> _Task details_: Find how many lines in the entries below carry the word "camera" and answer with only that figure.
+++ Dataset excerpts
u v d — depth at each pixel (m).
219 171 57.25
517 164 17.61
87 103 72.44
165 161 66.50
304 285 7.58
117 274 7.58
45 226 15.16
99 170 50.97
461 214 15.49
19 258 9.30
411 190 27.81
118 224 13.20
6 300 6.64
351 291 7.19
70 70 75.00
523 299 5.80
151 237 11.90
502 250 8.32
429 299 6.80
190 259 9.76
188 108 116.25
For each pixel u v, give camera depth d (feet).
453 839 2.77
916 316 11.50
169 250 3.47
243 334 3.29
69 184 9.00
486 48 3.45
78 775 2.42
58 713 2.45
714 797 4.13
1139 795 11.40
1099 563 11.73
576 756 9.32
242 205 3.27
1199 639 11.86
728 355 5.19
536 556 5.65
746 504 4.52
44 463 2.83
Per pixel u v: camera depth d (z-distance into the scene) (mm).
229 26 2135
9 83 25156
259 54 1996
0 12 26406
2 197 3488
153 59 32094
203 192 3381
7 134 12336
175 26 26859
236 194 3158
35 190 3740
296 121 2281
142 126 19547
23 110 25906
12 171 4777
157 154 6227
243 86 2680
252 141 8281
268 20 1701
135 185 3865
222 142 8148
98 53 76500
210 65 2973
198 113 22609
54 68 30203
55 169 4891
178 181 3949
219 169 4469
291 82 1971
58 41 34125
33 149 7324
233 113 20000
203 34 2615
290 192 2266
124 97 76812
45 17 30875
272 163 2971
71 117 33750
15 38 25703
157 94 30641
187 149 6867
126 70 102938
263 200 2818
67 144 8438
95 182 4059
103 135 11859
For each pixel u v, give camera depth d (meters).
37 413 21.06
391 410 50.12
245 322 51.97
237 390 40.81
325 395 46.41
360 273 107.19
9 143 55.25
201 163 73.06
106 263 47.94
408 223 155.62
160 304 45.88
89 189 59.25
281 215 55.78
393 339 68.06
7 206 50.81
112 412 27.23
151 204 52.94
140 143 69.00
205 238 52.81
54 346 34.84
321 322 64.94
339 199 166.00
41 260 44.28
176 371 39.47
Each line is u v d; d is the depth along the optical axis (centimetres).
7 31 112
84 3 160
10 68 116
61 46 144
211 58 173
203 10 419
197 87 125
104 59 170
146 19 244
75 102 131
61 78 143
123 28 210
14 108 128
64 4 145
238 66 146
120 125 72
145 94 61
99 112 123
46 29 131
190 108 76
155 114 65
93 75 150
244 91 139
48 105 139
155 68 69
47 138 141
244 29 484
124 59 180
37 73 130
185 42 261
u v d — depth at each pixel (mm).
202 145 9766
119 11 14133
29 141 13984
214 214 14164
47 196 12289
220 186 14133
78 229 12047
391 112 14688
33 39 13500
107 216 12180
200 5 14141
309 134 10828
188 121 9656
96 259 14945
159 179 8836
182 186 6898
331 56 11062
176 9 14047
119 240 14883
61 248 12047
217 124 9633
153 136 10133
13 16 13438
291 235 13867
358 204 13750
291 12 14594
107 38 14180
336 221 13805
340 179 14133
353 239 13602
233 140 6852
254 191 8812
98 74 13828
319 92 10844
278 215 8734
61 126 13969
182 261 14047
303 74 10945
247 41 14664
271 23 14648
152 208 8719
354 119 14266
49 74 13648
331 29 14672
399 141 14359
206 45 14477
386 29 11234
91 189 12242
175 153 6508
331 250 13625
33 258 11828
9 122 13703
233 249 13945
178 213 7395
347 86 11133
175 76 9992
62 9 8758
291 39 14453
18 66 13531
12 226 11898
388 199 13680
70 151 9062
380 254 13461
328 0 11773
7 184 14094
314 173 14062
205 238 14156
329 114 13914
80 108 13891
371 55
++++++
> _Task response_: 3